TEXT BLOCK:
=== Section Start ===

Words by Dennis Begin
What do the Harlem Globetrotters and Playboy Bunnies have in common? A strange question, but the answer is that both have visited the largely unknown Mescal Movie Set. Southwestern Arizona, known as ‘cowboy country', is immortalized by the Old Tucson Studios. This western movie set was built in 1939 by Columbia Pictures, for a movie called Arizona. Other films followed, with 215 movies and 28 TV series filmed on this location. John Wayne, one of the most popular actors, filmed four movies at the Old Tucson Studios. By the 1960s, the Old Tucson Studios had evolved into a movie studio and a western-themed park for tourists. Today there are a lot fewer movies made here, having moved to less commercial locations such as Mescal, Arizona. If you have never heard of Mescal, you are not alone.

=== Section End ===

DATA EXCERPT:
=== Section Start ===

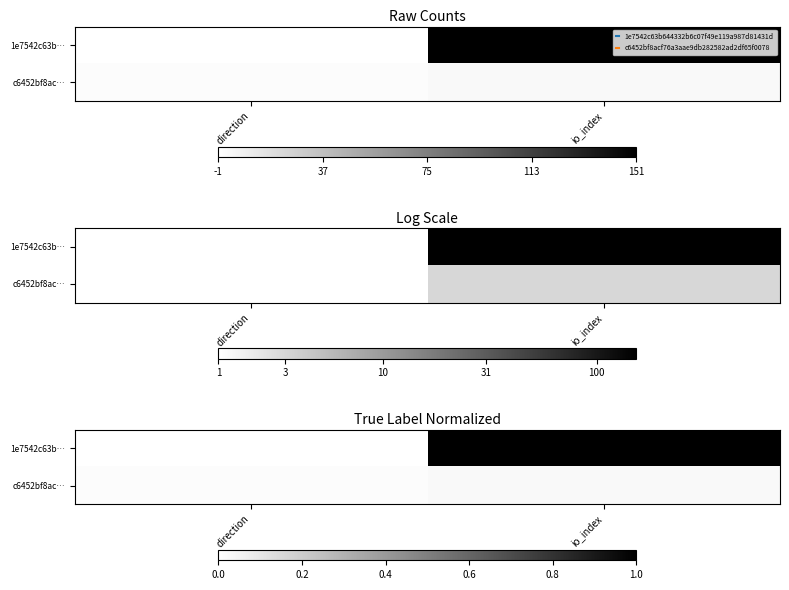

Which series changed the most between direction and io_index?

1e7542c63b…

=== Section End ===

EXERCISE OBJECTIVE:
In the passage on the Mescal Movie Set, reproduce verbatim the stretch that starts at "Words by Dennis" and ends after "are not alone.".

RESPONSE FOR THIS EXERCISE:
Words by Dennis Begin
What do the Harlem Globetrotters and Playboy Bunnies have in common? A strange question, but the answer is that both have visited the largely unknown Mescal Movie Set. Southwestern Arizona, known as ‘cowboy country', is immortalized by the Old Tucson Studios. This western movie set was built in 1939 by Columbia Pictures, for a movie called Arizona. Other films followed, with 215 movies and 28 TV series filmed on this location. John Wayne, one of the most popular actors, filmed four movies at the Old Tucson Studios. By the 1960s, the Old Tucson Studios had evolved into a movie studio and a western-themed park for tourists. Today there are a lot fewer movies made here, having moved to less commercial locations such as Mescal, Arizona. If you have never heard of Mescal, you are not alone.